Paulo Tupiniquim - Cinco famílias ficaram morando no local. A Aracruz entrou com o pedido de reintegração de posse em dezembro do ano passado. Em janeiro de 2006, uma ação conjunta da Polícia Federal e da Aracruz tirou todo mundo de lá, feriu e torturou as pessoas. Deram-me voz de prisão, me torturaram e quebraram meu braço. Fiquei 18 horas preso, e não foi numa delegacia. Foi numa casa de hóspedes da Aracruz. O saldo disso foram 13 pessoas machucadas. No dia seguinte, voltamos para reconstruir as aldeias, mas não fomos morar lá.

Rets – Como está hoje a situação das terras?

Paulo Tupiniquim - Em fevereiro deste ano, o presidente Lula veio aqui no estado e conseguimos uma reunião com ele. Ele lamentou o ocorrido e disse que ia ajudar. O ministro Márcio Thomaz Bastos veio depois e disse que ia fazer a portaria e até dezembro desse ano o Lula iria homologar as terras.

Foi pedida uma complementação dos três relatórios da Funai que já existiam. A Aracruz tinha 120 dias para contestar esse relatório. Ficamos quietos, esperando. Eles fizeram a contestação com afirmações mentirosas. Disseram até que no Espírito Santo não tem índio. A Funai fez um relatório muito bom. Conseguiu resumir os 35 volumes em apenas três itens e entregou com atraso ao ministro, há duas semanas.

Fizemos ações para pressionar a entrega do relatório. Derrubamos os eucaliptos da área e colocamos fogo. Fizemos exatamente o que eles fizeram quando chegaram: expulsaram as pessoas e colocaram fogo. Desde o início do processo, estamos fazendo essa campanha de pressão. Além disso, chegaram cartas do mundo todo para o ministro, de pessoas que se solidarizam com a causa indígena.

Rets – Sabemos que a plantação de eucalipto é muito agressiva para o solo. Qual é o nível de degradação do local?
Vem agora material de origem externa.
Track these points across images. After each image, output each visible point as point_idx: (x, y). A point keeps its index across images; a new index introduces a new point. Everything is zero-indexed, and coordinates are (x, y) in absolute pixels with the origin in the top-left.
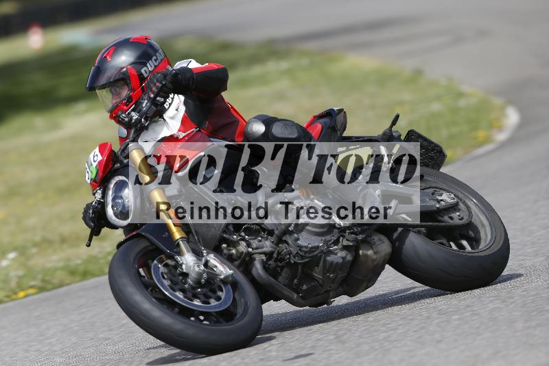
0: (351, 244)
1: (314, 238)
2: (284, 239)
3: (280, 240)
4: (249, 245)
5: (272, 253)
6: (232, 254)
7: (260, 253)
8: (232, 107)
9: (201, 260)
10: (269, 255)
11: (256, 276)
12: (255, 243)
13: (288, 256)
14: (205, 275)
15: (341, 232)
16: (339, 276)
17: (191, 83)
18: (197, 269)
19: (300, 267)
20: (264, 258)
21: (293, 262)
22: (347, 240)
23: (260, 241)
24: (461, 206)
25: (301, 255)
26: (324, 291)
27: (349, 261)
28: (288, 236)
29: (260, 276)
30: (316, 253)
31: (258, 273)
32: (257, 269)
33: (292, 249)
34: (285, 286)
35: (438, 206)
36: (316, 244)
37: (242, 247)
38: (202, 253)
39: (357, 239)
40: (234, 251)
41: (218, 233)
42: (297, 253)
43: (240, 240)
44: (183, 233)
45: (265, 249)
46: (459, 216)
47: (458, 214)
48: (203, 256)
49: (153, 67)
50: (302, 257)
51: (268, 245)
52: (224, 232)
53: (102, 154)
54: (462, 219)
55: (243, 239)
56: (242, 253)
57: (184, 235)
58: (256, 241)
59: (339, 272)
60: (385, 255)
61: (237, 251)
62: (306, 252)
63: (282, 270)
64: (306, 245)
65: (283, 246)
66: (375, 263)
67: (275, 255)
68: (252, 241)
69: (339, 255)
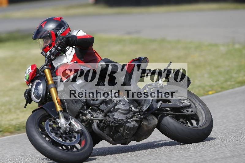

Paulo Tupiniquim - O eucalipto degrada de tal maneira que é preciso trabalhar muito a terra para produzir alguma coisa. Além disso, os córregos estão mais secos. Existe apenas um rio limpo que abastece não só as aldeias, mas a cidade também. Nós dependemos muito dele.

Rets – E onde estão as famílias que moravam lá?
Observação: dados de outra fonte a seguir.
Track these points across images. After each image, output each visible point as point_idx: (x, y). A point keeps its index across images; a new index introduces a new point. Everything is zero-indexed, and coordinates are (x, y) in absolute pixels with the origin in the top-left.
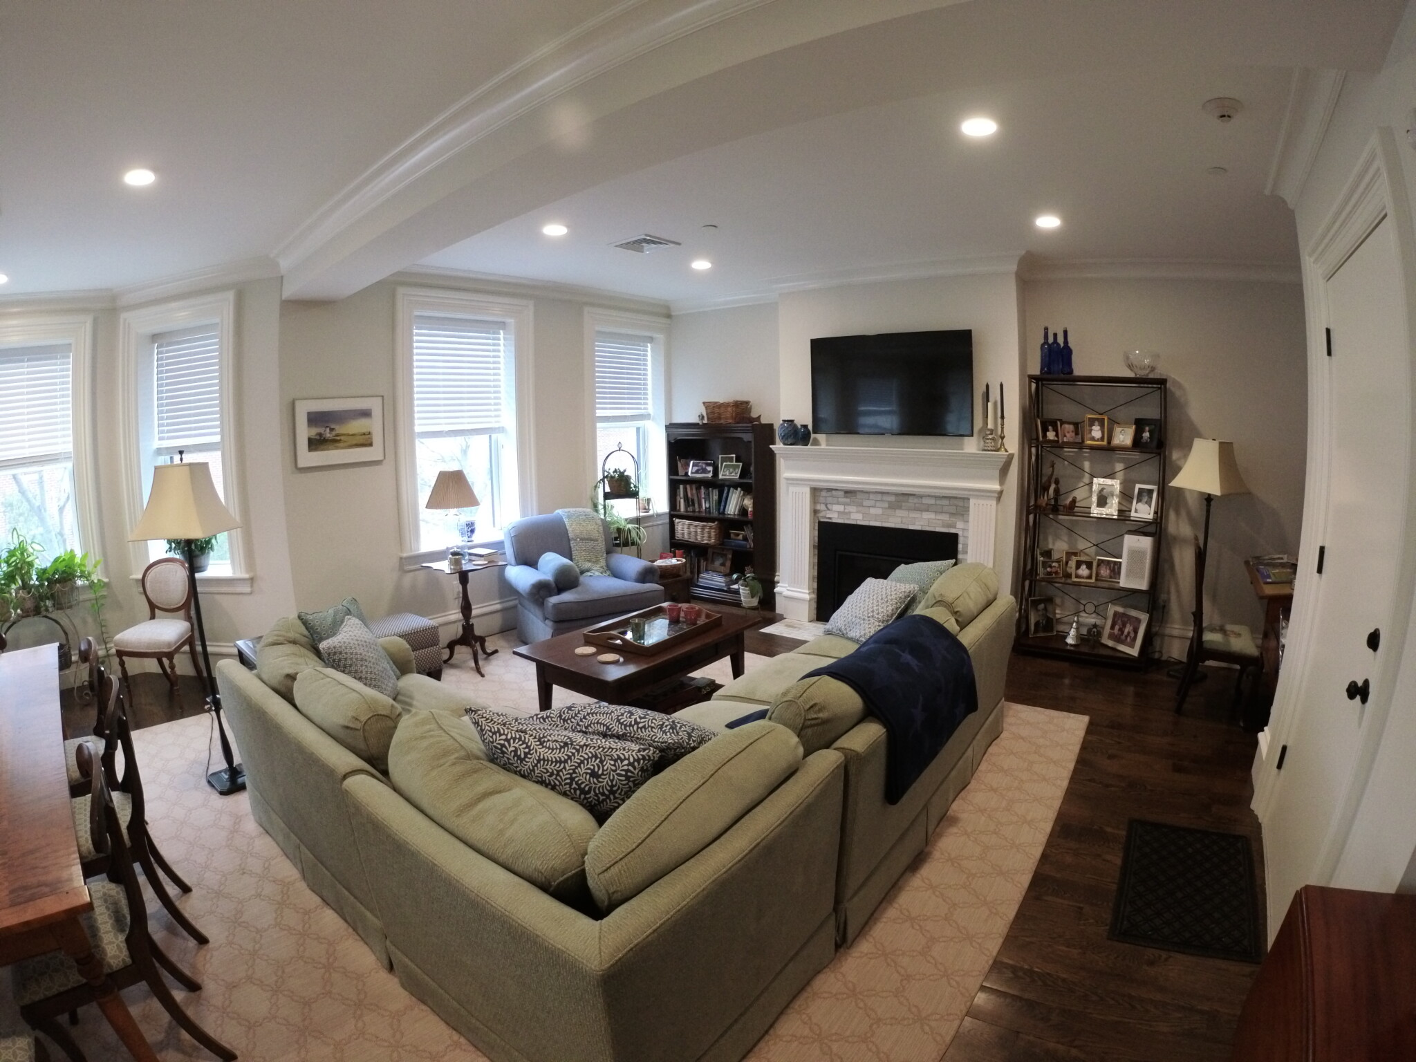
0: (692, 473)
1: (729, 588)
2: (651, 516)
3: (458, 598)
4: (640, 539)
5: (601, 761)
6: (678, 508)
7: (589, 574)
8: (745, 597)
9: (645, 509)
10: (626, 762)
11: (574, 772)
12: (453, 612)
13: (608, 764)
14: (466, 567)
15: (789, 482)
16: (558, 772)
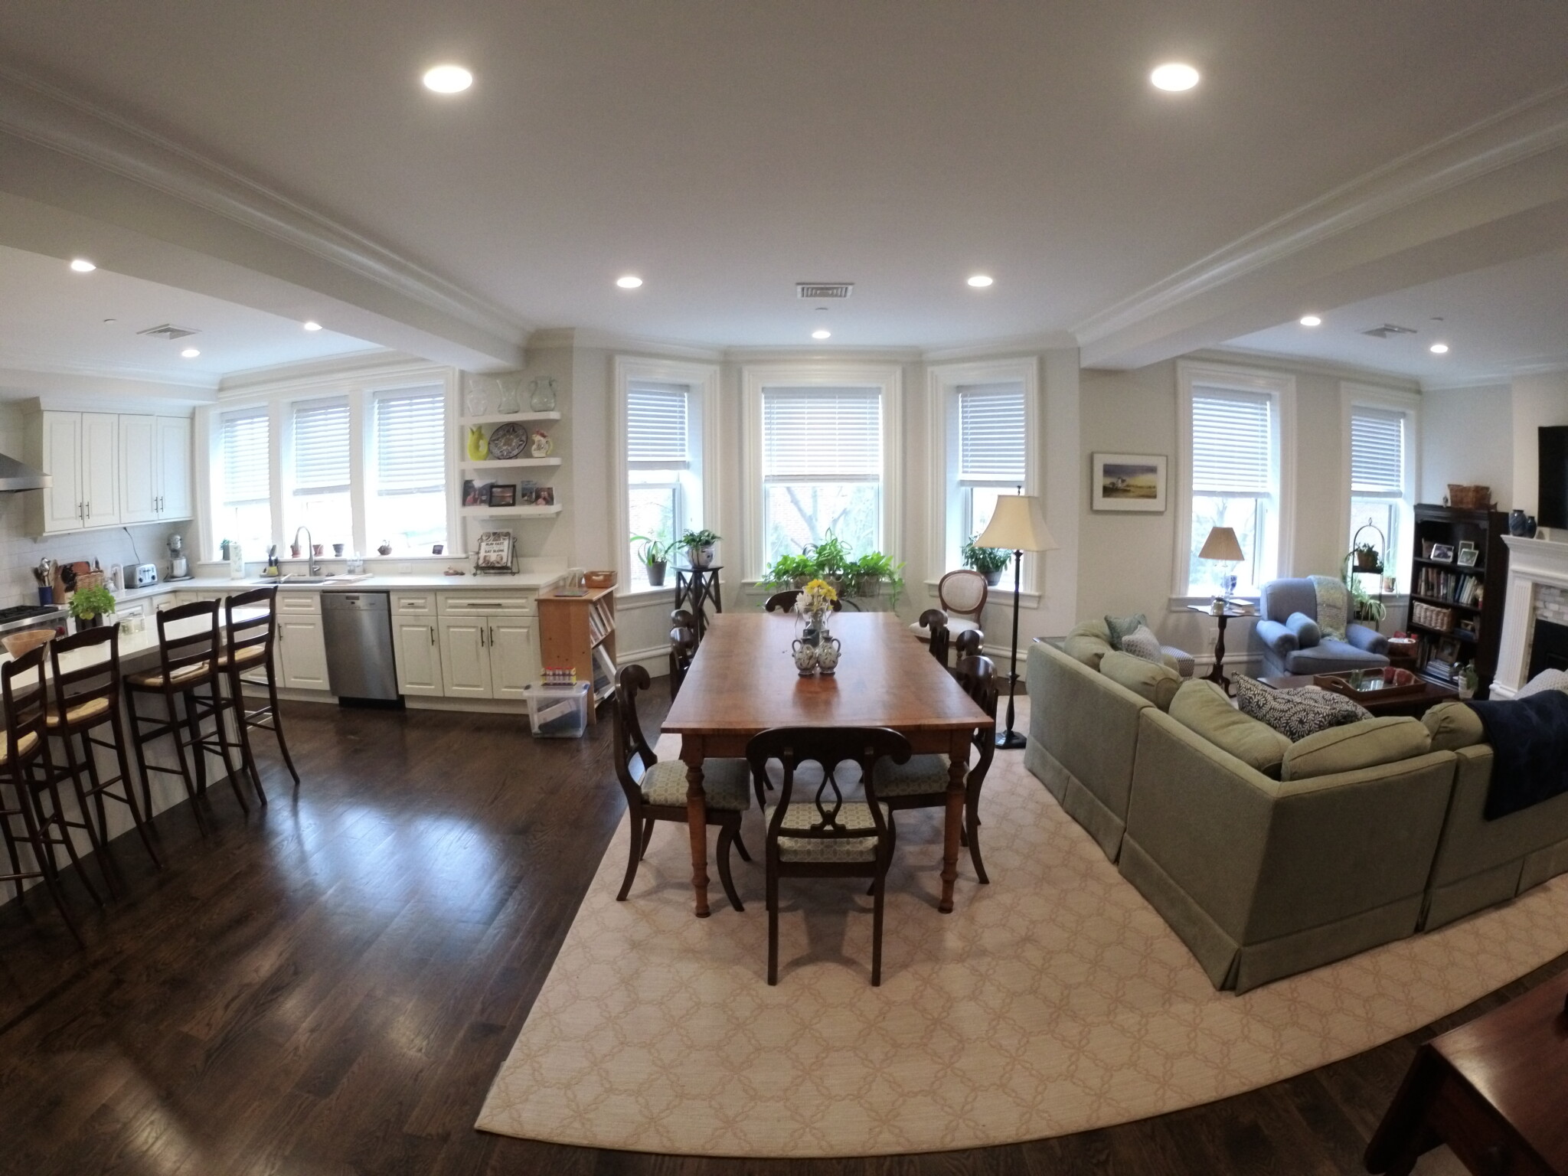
0: (1434, 556)
1: (1452, 679)
2: (1393, 597)
3: (1212, 643)
4: (1379, 615)
5: (1307, 714)
6: (1419, 590)
7: (1328, 638)
8: (1462, 688)
9: (1389, 588)
10: (1321, 716)
11: (1290, 719)
12: (1206, 655)
13: (1311, 716)
14: (1226, 612)
15: (1517, 575)
16: (1280, 718)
Paulo Tupiniquim - As famílias estão em duas aldeias próximas. Mas eles não têm espaço para plantar, está tudo apertado. O mais importante para a gente é poder trabalhar a terra e garantir a nossa sustentabilidade. É uma luta de povos que vêm sofrendo pelo preconceito. Estamos lutando pelo nosso direito. Não queremos tirar o direito de nenhum cidadão. Temos, como todo mundo, direito à saúde e à nossa cultura. Esperamos que o povo se sensibilize com a causa e que possamos garantir o que está escrito na Constituição.
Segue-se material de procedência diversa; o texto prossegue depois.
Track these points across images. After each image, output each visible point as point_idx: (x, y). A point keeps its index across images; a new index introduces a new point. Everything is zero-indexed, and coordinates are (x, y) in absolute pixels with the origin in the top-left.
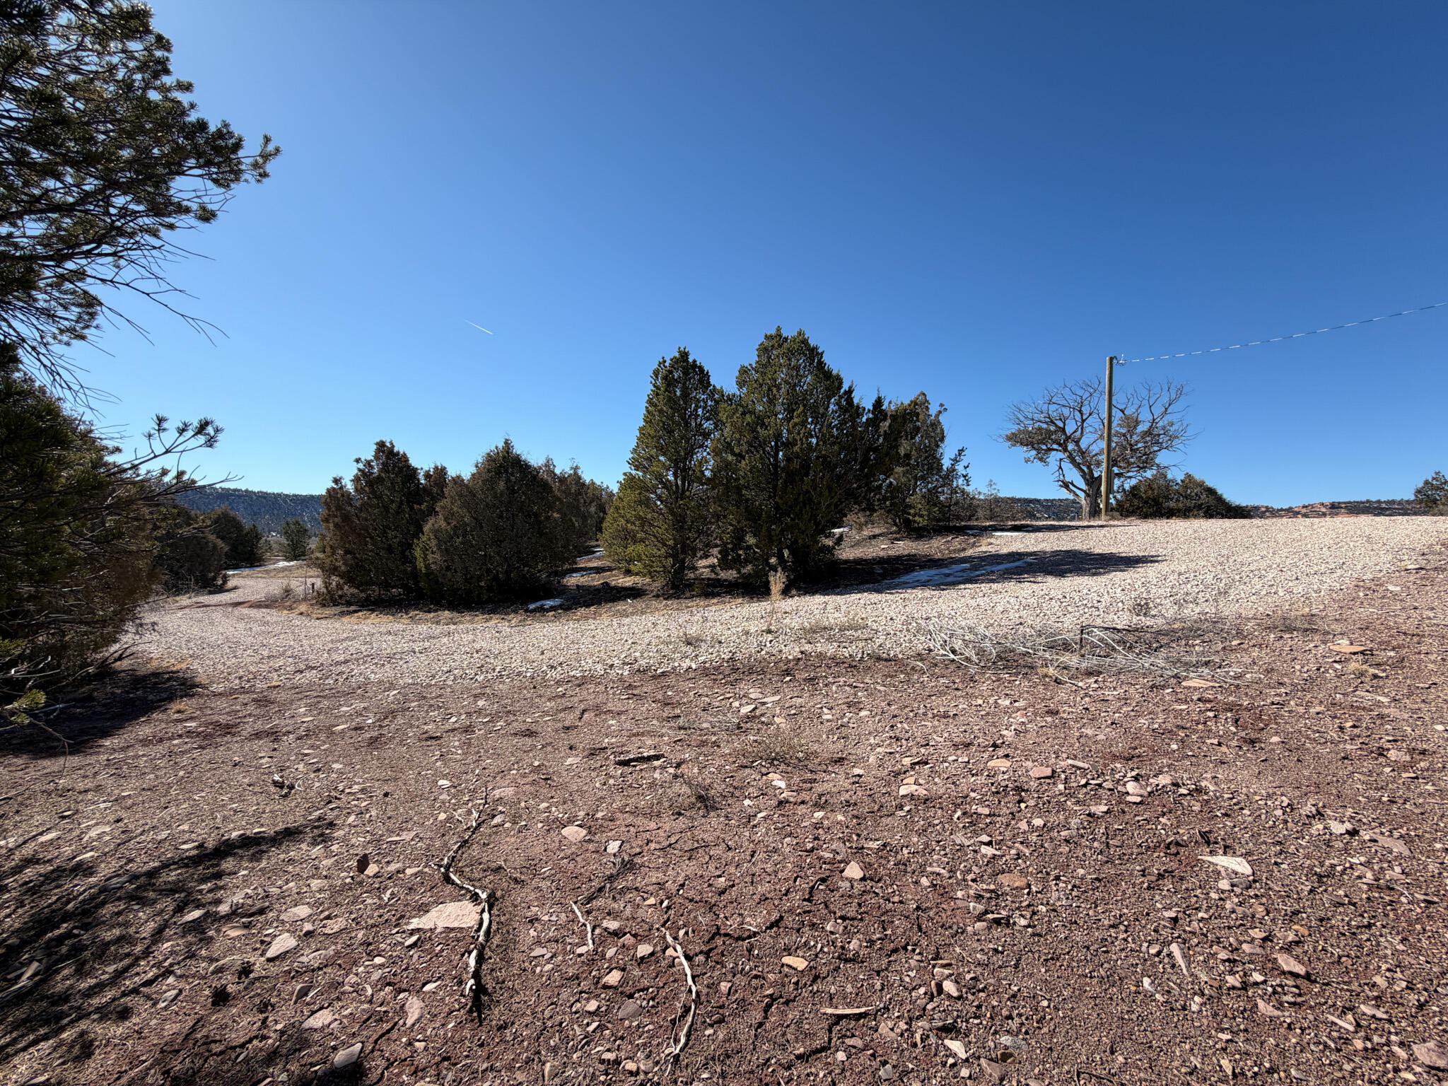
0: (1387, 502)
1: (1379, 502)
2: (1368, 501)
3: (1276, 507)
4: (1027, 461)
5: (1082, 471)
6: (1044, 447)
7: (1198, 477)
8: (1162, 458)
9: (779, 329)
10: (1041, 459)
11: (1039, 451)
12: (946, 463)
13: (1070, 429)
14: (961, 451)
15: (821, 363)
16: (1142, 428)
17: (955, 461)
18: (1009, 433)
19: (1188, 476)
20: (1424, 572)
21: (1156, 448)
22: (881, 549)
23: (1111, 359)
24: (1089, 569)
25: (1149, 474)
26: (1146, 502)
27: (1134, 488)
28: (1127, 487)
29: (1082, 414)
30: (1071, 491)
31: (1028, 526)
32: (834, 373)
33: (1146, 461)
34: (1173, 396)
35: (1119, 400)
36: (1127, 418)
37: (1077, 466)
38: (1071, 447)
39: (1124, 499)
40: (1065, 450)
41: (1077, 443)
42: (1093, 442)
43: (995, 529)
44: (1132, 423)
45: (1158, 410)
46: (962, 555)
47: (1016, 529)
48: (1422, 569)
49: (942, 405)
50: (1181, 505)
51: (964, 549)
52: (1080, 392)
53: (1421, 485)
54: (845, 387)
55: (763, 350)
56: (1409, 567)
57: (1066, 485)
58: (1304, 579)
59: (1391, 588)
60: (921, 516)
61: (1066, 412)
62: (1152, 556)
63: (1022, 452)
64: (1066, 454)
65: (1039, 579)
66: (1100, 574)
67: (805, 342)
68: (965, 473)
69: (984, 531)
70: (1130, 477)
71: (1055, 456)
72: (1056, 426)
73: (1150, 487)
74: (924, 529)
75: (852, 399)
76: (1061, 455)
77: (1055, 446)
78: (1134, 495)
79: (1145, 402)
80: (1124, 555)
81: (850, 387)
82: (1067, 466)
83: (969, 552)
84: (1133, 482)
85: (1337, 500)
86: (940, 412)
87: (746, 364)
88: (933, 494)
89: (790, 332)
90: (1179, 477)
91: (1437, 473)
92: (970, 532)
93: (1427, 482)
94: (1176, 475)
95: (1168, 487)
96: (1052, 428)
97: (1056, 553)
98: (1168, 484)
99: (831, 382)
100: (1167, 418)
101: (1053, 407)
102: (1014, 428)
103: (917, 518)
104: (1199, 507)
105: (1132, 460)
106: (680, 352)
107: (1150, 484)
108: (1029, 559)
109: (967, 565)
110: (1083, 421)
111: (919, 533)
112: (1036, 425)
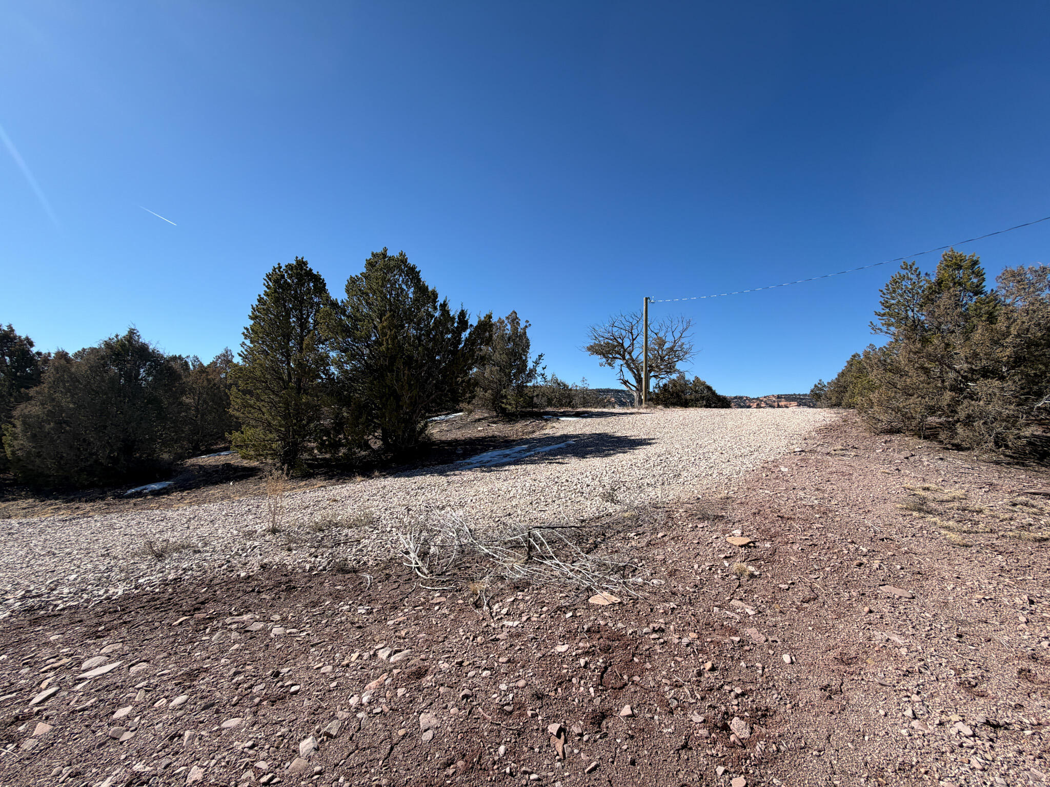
0: (803, 395)
1: (799, 395)
2: (795, 394)
3: (752, 397)
4: (601, 365)
5: (633, 372)
6: (611, 356)
7: (702, 379)
8: (679, 366)
9: (386, 250)
10: (610, 364)
11: (607, 358)
12: (530, 365)
13: (626, 345)
14: (541, 356)
15: (419, 280)
16: (667, 346)
17: (537, 363)
18: (588, 345)
19: (697, 378)
20: (804, 454)
21: (676, 360)
22: (480, 431)
23: (647, 299)
24: (604, 451)
25: (674, 376)
26: (672, 395)
27: (665, 385)
28: (661, 385)
29: (632, 335)
30: (627, 386)
31: (586, 412)
32: (430, 289)
33: (670, 369)
34: (685, 327)
35: (654, 326)
36: (660, 338)
37: (631, 369)
38: (627, 357)
39: (659, 392)
40: (624, 358)
41: (630, 354)
42: (638, 353)
43: (565, 414)
44: (662, 343)
45: (677, 335)
46: (531, 436)
47: (578, 415)
48: (803, 451)
49: (527, 321)
50: (693, 397)
51: (534, 432)
52: (631, 320)
53: (813, 387)
54: (440, 300)
55: (371, 264)
56: (796, 450)
57: (625, 382)
58: (733, 461)
59: (783, 469)
60: (510, 404)
61: (624, 333)
62: (650, 439)
63: (599, 359)
64: (625, 361)
65: (566, 460)
66: (610, 455)
67: (404, 261)
68: (543, 372)
69: (556, 416)
70: (662, 378)
71: (619, 362)
72: (618, 342)
73: (675, 386)
74: (513, 414)
75: (448, 312)
76: (621, 362)
77: (618, 356)
78: (665, 390)
79: (669, 329)
80: (633, 438)
81: (445, 302)
82: (625, 369)
83: (537, 435)
84: (664, 381)
85: (780, 393)
86: (526, 327)
87: (353, 276)
88: (521, 388)
89: (393, 253)
90: (692, 379)
91: (820, 380)
92: (545, 417)
93: (816, 386)
94: (690, 377)
95: (686, 384)
96: (615, 344)
97: (592, 436)
98: (686, 383)
99: (426, 295)
100: (682, 340)
101: (615, 329)
102: (592, 342)
103: (507, 406)
104: (702, 398)
105: (662, 367)
106: (297, 261)
107: (674, 382)
108: (571, 442)
109: (525, 446)
110: (634, 340)
111: (510, 417)
112: (606, 341)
Rets – E como é a relação dos indígenas com os moradores da cidade?

Paulo Tupiniquim - Estamos nos sentindo muito humilhados. Brigamos pelos nossos direitos como qualquer cidadão, mas, com tudo isso, os nossos filhos não podem nem ir à escola com a nossa pintura corporal, que a professora manda voltar. O gerente do supermercado também não deixa entrar. Queremos denunciar esse racismo contra a gente.

Na cidade de Aracruz, sempre teve índio, e hoje as pessoas dizem que no Espírito Santo não tem índio, que os índios roubam as terras. Mas não vamos nos calar. Vamos continuar lutando tanto para conseguir as terras quanto para sermos respeitados. Esperamos que a homologação não seja adiada para depois das eleições. Estamos acreditando que o governo vai cumprir a Constituição.